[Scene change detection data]

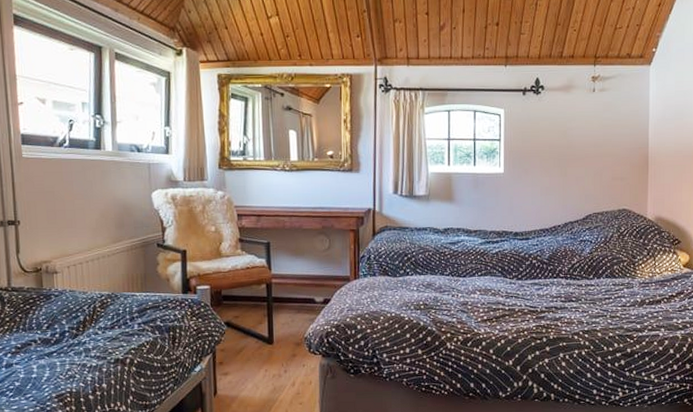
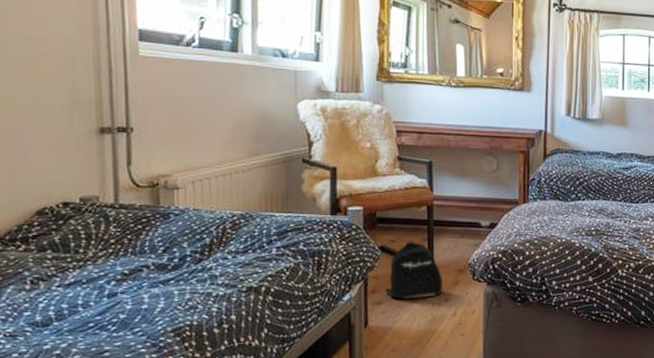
backpack: none [230,315,282,370] -> present [384,240,443,299]

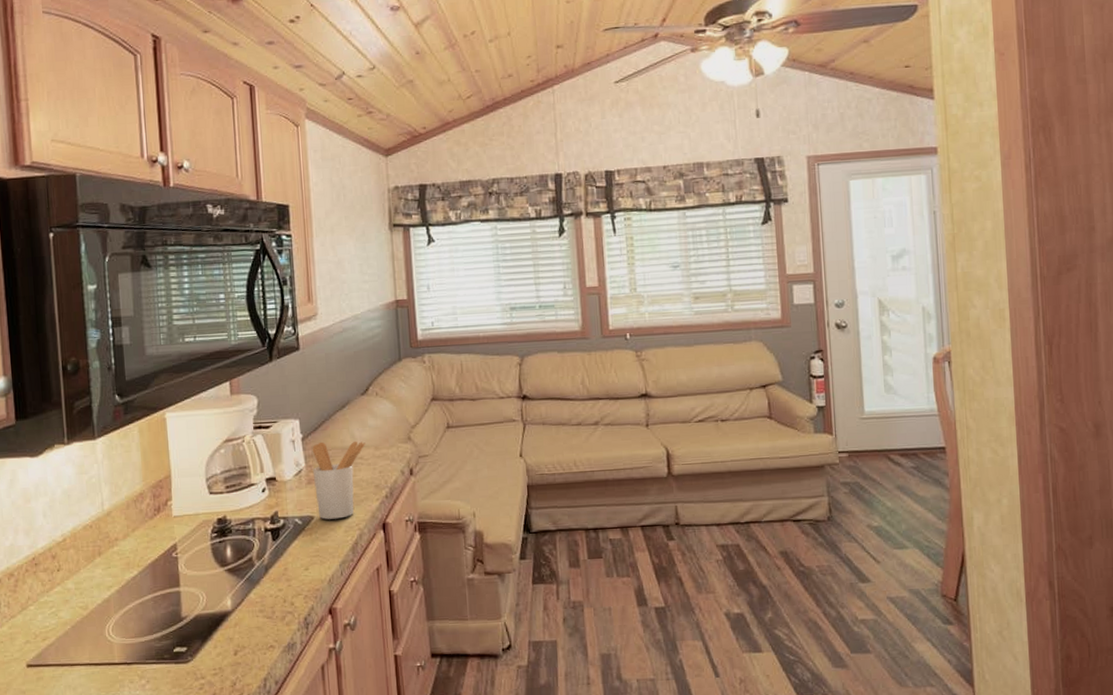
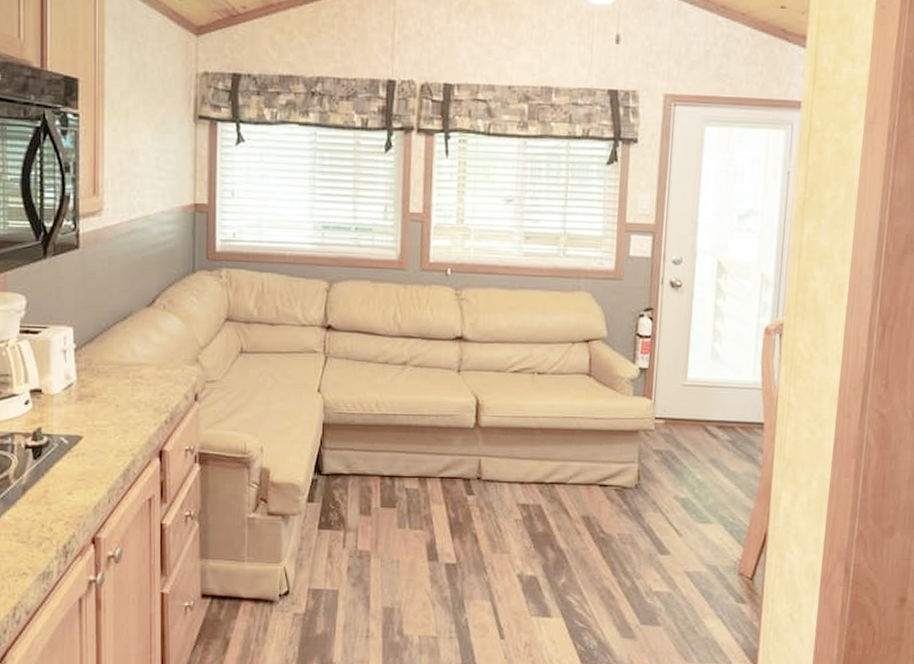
utensil holder: present [312,441,366,520] -> none [84,354,147,442]

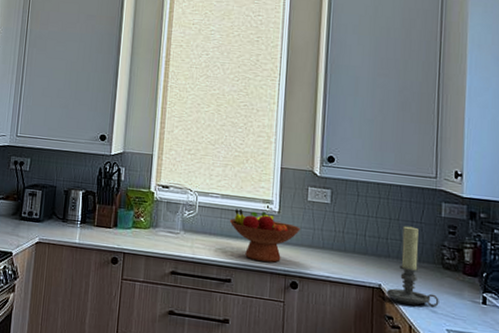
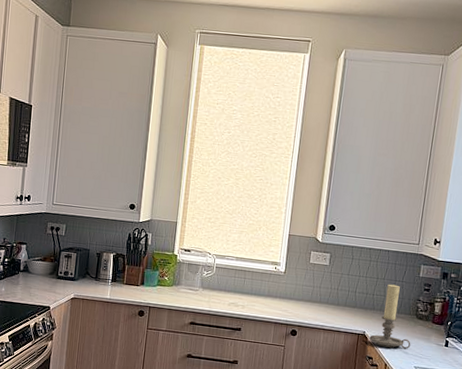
fruit bowl: present [229,209,300,263] -> none [242,269,302,314]

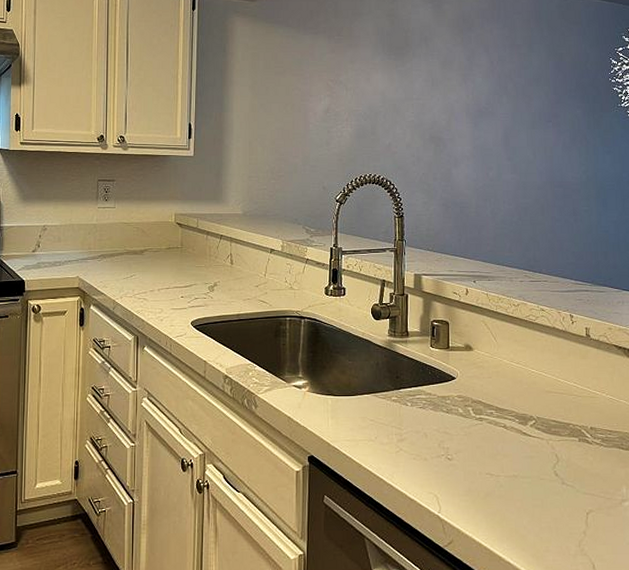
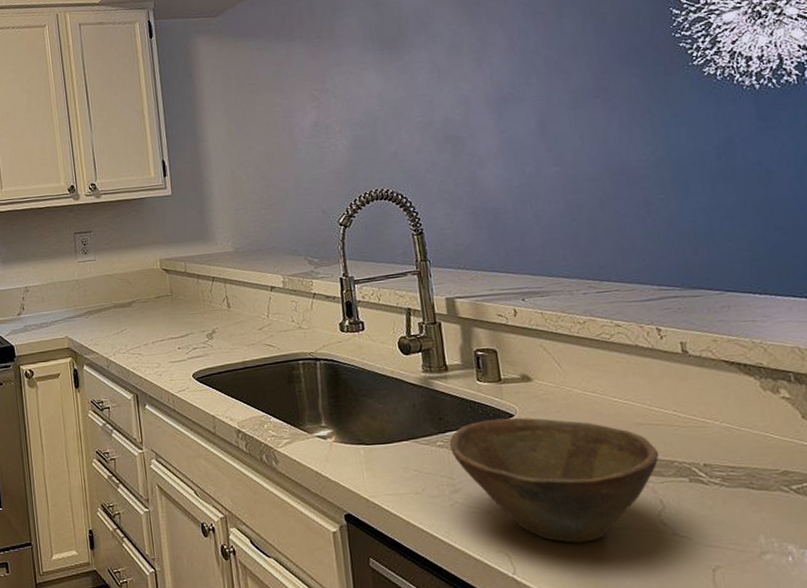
bowl: none [402,380,560,488] -> present [449,417,660,543]

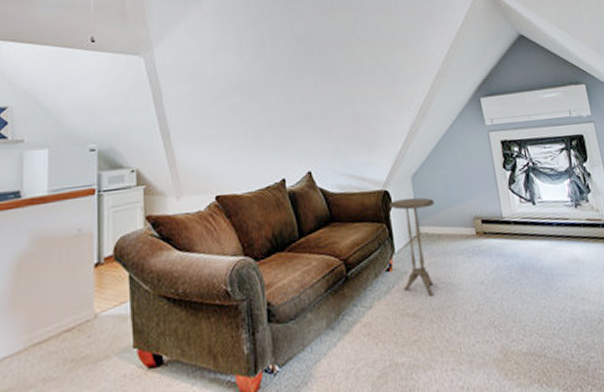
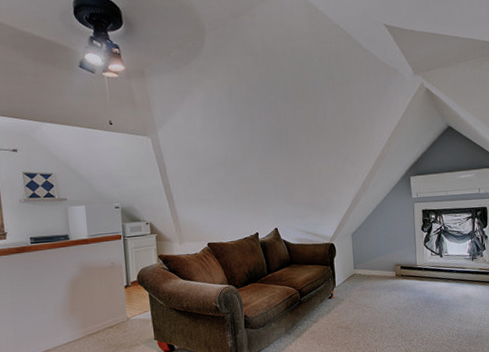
side table: present [389,197,435,296] -> none [334,249,367,316]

TO-DO ITEM -
What is needed is an exact transcription of every entry, minus the pictures.

RESULT -
backpack: none [230,315,282,370] -> present [384,240,443,299]

utensil holder: present [312,441,366,520] -> none [84,354,147,442]

fruit bowl: present [229,209,300,263] -> none [242,269,302,314]

bowl: none [402,380,560,488] -> present [449,417,660,543]

side table: present [389,197,435,296] -> none [334,249,367,316]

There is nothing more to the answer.